From top to bottom, return the listing exactly as it appears, omitting its images.

- Recorded information:
◆ ◆ ◆ ◆

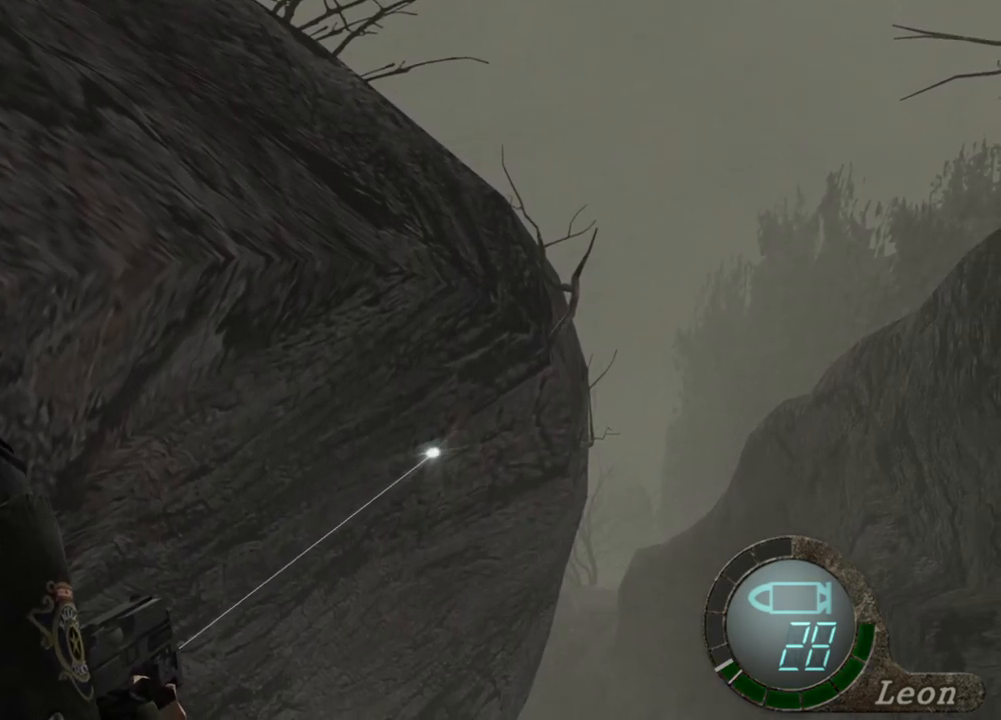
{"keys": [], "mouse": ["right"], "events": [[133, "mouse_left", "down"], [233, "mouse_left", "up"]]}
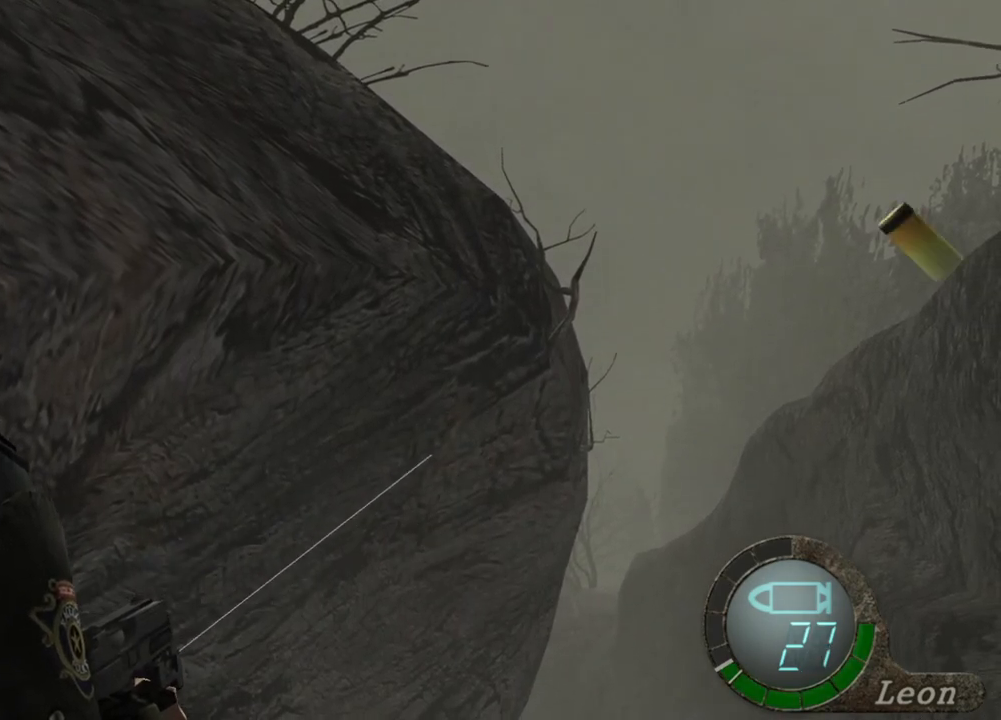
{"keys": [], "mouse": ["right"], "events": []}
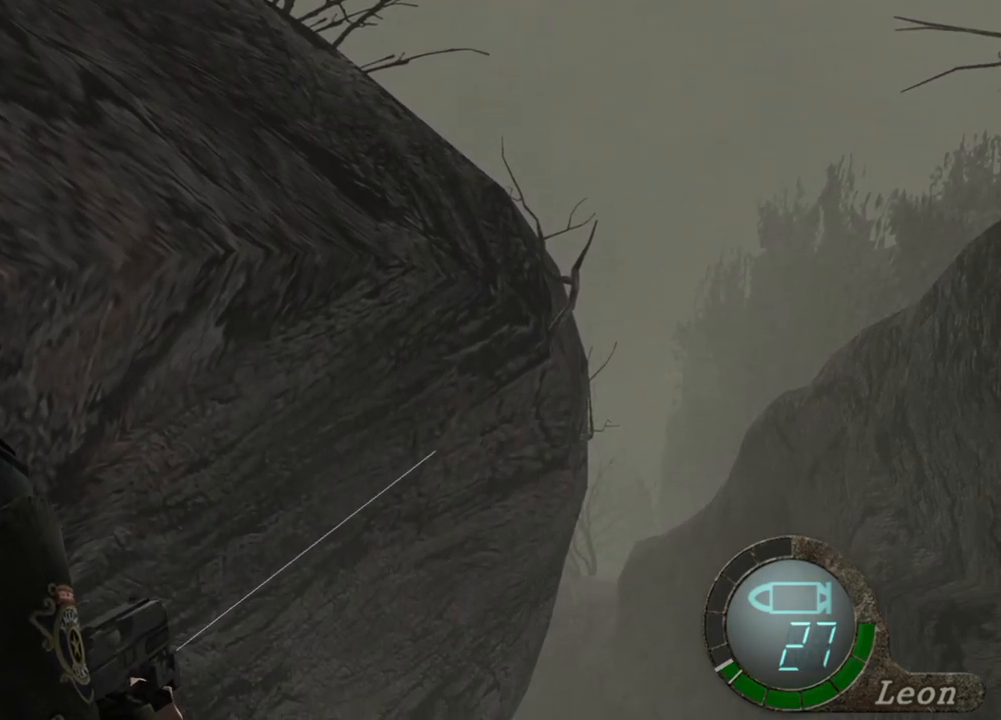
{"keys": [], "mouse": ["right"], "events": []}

◆ ◆ ◆ ◆

- Reply to the exercise:
{"keys": [], "mouse": ["right"], "events": [[133, "mouse_left", "down"], [233, "mouse_left", "up"]]}
{"keys": [], "mouse": ["right"], "events": []}
{"keys": [], "mouse": ["right"], "events": []}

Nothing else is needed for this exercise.